Quelle: http://www.volksstimme.de/vsm/nachrichten/lokales/zerbst/?sid=&em_cnt=226862


Erdgas Mittelsachsen GmbH : Gericht hält Preiserhöhung für rechtens / Verbraucherzentrale : Urteile kein Persilschein, Gesamtpreis unbillig
...
Von Andreas Mangiras

"Die Urteile sind kein Persilschein. " Energisch widersprach Gabriele Emmrich, Referatsleiterin Recht bei der Verbraucherzentrale Sachsen-Anhalt, einer euphorischen Beurteilung von Gerichtsurteilen zu bestätigten Gaspreiserhöhungen durch die Erdgas Mittelsachsen GmbH Schönebeck (" Volksstimme " vom 19. Januar ).
...



Anmerkung:

Auch Herr Trappe und dessen Chefs dürften die Auswirkungen der weltweit gestiegenen Energienachfrage auf die Erdgaspreise in Deutschland weit besser kennen:

Der Erdgasimportpreis war von Mai 2003 von 1,30 ct/kWh bis Mai 2005 auf 1,45 ct/ kWh gerade einmal um 0,15 ct/ kWh gestiegen.

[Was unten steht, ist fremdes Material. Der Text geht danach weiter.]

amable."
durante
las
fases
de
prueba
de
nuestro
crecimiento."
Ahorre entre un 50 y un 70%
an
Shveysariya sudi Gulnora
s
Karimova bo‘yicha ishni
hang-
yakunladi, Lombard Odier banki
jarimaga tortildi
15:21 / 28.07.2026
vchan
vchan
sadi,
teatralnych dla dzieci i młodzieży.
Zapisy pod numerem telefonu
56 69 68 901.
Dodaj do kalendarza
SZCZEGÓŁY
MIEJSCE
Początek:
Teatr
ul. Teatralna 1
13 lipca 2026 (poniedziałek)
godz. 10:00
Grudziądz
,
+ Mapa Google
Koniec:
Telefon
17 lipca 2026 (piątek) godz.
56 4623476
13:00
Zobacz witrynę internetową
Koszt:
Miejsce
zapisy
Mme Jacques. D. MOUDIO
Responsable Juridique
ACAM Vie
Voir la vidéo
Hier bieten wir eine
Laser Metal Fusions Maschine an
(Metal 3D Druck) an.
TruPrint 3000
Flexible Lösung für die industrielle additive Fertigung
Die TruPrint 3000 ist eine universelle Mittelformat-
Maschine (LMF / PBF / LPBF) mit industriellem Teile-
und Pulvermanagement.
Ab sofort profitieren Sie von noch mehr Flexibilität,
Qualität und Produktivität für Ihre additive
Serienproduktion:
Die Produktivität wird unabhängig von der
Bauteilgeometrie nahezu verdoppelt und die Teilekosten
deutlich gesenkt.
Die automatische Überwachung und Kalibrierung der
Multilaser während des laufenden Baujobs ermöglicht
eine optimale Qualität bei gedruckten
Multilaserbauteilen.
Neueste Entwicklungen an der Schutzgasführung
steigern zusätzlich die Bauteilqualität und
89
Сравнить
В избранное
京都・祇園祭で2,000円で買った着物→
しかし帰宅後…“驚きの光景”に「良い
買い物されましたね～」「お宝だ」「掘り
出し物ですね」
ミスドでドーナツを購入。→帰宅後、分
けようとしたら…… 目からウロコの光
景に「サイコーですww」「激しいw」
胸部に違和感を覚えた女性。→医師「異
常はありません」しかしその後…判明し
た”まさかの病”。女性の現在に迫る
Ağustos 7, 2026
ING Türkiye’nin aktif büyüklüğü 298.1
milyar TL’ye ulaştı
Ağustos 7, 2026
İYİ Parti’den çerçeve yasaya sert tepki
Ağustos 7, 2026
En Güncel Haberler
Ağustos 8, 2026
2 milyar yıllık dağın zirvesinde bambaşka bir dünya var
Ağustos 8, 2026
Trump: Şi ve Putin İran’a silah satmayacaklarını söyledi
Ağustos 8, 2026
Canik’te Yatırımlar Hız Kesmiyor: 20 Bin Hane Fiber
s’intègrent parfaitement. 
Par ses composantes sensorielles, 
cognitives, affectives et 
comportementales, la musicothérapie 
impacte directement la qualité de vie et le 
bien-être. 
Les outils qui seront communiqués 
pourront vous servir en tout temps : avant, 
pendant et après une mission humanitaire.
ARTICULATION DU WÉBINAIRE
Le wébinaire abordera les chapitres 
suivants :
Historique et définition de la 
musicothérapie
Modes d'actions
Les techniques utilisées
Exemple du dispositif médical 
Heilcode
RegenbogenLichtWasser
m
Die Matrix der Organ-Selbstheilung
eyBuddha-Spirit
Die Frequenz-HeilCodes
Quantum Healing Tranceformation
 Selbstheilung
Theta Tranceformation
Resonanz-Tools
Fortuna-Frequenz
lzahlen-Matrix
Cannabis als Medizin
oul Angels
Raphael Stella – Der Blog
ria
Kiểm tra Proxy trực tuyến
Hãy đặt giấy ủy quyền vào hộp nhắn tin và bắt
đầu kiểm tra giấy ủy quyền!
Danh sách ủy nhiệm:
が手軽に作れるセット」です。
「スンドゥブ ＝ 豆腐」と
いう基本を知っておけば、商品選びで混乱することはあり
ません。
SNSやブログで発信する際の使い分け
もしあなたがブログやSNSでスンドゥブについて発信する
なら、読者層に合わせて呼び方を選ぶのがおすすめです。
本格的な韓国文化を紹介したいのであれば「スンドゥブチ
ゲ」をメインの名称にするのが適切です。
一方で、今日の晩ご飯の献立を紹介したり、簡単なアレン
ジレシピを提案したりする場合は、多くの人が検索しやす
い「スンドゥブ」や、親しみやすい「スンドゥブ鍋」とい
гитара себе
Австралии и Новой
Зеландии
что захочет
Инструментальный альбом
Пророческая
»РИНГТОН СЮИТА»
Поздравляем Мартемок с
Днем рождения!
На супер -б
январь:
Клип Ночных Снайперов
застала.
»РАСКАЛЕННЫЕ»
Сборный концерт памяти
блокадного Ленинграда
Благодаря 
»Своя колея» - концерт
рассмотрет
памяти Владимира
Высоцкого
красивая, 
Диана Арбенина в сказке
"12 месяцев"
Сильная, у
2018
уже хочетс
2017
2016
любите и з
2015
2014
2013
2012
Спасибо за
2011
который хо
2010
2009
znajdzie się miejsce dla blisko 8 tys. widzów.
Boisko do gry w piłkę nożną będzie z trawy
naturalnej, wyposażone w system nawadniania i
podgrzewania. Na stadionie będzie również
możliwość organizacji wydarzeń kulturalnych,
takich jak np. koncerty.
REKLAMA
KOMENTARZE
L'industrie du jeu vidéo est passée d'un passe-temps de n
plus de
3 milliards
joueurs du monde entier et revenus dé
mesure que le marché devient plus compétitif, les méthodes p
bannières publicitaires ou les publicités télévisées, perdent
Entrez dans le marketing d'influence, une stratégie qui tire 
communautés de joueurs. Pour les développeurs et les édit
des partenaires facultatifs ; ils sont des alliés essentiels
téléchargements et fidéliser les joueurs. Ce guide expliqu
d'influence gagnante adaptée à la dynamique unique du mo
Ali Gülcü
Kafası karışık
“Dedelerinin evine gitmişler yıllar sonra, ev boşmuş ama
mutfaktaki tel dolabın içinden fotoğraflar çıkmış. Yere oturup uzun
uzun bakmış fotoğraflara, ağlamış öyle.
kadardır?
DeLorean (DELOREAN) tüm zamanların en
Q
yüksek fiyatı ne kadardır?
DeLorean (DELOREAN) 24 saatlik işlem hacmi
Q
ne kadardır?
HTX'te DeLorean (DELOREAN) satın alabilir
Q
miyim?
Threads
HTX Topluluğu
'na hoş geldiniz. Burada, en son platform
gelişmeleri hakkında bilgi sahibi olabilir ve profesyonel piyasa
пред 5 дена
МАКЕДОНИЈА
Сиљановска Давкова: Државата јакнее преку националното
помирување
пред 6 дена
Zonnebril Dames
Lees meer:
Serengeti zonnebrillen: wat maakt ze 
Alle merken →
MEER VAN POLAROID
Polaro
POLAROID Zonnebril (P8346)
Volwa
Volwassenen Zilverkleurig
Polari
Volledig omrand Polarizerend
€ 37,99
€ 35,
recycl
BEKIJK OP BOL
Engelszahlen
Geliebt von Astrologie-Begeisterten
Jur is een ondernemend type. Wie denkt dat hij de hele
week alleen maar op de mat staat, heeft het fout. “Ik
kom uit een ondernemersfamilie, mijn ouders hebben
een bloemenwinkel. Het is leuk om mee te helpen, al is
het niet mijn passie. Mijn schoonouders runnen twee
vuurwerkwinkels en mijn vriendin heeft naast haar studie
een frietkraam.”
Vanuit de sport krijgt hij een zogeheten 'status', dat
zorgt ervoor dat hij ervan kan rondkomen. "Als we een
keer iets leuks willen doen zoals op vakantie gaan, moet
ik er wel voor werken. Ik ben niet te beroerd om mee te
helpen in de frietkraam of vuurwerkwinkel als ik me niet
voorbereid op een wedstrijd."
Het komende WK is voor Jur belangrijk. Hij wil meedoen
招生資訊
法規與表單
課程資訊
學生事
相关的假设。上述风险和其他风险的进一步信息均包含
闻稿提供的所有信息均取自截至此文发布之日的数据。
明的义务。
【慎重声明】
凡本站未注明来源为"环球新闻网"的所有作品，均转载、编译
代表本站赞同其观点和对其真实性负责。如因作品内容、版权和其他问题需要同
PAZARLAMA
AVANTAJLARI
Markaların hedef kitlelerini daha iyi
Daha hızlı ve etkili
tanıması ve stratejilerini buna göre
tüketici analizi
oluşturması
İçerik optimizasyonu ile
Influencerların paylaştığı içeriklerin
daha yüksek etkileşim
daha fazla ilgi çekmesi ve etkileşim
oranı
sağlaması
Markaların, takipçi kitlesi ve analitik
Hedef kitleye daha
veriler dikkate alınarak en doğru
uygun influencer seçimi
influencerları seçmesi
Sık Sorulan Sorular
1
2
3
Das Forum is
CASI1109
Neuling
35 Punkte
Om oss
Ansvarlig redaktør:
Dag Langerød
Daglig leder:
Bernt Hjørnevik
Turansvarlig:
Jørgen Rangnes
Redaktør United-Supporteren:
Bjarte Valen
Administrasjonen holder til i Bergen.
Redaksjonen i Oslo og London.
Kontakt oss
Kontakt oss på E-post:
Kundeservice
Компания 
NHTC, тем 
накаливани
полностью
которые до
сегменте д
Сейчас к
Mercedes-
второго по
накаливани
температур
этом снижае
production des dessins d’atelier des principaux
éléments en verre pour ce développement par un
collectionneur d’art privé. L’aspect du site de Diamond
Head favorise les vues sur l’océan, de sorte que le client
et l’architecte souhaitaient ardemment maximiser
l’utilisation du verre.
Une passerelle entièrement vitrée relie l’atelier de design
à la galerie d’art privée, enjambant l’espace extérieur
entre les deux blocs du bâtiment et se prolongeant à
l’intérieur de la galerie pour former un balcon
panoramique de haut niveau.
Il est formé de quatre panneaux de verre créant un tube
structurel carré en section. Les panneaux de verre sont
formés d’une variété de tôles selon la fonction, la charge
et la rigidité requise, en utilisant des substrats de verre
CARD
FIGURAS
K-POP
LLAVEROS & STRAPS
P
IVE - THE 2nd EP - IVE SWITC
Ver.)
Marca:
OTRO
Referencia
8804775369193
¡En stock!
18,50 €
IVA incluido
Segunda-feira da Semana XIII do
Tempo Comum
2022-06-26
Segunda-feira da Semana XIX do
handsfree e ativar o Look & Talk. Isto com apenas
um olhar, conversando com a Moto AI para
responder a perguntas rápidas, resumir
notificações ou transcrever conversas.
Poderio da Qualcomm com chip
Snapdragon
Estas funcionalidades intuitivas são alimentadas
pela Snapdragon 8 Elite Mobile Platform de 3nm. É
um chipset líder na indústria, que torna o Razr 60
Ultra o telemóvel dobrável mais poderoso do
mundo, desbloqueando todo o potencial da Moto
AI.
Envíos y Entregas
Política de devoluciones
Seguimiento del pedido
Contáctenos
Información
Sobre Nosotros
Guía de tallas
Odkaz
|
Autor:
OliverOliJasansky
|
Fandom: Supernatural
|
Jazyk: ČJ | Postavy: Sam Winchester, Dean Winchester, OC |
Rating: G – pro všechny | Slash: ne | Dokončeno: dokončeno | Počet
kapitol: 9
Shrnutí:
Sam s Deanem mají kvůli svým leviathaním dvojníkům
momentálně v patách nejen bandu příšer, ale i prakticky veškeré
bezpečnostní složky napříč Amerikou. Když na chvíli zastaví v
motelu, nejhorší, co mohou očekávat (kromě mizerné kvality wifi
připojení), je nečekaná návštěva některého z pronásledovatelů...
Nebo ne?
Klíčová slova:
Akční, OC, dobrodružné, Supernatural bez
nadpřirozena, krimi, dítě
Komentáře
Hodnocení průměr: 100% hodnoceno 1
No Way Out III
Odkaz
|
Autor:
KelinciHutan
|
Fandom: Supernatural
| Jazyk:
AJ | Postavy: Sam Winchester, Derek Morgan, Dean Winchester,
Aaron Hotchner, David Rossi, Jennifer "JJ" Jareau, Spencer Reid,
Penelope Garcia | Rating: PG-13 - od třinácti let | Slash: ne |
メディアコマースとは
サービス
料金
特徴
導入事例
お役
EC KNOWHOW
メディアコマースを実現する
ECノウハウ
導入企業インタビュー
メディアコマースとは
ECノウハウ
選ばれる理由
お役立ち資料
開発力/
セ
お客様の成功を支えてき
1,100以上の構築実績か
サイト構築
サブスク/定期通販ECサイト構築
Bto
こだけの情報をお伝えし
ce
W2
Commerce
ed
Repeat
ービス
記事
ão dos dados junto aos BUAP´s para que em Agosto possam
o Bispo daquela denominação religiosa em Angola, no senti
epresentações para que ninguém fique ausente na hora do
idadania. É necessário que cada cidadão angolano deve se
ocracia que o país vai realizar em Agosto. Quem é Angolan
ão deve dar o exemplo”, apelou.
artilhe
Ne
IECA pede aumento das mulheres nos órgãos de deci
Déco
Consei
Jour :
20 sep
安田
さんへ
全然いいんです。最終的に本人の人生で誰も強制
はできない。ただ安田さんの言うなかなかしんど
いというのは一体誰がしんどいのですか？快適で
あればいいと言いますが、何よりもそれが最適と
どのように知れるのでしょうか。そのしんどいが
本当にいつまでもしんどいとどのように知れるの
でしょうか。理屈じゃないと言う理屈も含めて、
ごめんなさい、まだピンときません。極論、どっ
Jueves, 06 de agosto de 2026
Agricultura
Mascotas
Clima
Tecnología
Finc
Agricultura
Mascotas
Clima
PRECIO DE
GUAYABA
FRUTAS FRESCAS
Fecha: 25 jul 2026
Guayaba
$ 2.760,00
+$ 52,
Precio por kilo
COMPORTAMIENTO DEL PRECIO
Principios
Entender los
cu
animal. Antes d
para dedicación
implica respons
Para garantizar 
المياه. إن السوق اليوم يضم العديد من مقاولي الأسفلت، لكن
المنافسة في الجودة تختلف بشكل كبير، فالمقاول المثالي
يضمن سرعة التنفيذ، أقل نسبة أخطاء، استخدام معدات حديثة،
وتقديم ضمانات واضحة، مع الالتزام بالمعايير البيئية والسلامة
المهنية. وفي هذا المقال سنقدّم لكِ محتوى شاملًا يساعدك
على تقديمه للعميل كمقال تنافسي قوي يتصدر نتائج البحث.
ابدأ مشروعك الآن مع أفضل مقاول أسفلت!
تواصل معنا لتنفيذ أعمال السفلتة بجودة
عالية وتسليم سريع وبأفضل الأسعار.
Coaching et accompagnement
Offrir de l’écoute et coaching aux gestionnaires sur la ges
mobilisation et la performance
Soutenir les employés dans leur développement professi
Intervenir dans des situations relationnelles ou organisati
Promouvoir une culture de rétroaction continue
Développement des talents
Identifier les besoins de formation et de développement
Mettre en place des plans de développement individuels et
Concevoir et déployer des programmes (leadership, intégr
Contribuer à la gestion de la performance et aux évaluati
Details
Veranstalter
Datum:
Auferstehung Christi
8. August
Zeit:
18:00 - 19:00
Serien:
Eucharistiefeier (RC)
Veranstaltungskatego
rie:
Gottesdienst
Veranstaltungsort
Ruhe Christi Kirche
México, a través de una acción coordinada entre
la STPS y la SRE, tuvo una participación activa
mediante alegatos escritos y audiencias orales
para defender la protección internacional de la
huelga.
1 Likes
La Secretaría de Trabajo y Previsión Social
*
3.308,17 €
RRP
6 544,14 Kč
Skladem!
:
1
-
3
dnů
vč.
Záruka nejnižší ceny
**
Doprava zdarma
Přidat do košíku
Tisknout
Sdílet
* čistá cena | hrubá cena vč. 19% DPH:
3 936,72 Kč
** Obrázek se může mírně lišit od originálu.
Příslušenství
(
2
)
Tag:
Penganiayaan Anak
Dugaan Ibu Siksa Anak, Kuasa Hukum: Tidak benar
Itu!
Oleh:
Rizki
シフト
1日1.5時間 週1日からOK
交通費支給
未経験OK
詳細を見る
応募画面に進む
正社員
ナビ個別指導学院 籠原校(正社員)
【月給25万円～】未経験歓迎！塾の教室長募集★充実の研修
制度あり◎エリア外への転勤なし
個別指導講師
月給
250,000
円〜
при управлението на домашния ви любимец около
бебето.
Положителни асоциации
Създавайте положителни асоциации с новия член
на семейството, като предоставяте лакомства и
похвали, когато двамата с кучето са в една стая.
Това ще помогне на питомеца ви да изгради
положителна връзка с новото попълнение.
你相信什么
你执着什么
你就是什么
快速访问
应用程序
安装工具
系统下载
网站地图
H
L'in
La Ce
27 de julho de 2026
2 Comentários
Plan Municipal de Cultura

EMS hatte die die Preise zum 01.12.2004 um 0,30 ct/kWh erhöht.

Gab es eine Preissenkung, als die Erdgasimportpreise zwischen Mai 2003 und April 2004 von 1,30 ct/ kWh auf 1,10 ct/ kWh um 0,20 ct/ kWh gefallen waren?

Immerhin hatte der ostdeutsche Erdgasimporteur VNG Verbundnetz Gas AG Leipzig, in dessen angestammten Marktgebiet (Ontras) man sich befindet, die Entwicklung seiner Bezugskosten offen gelegt:

http://www.vng.de/content/pdf-erdgasmarkt/hel_gasimportpreise.pdf

Was ist sonst mit der entsprechenden Bezugskostensenkung geschehen?

Was hatte das Unternehmen unternommen, um Erdgas günstiger zu beschaffen?

Fragen, die in dem Prozess wohl leider überhaupt nicht erörtert wurden.



Alles billig??! Alles fair?

Möglicherweise sollte das Unternehmen nochmals überlegen, was man als fair und billig bezeichnen könnte.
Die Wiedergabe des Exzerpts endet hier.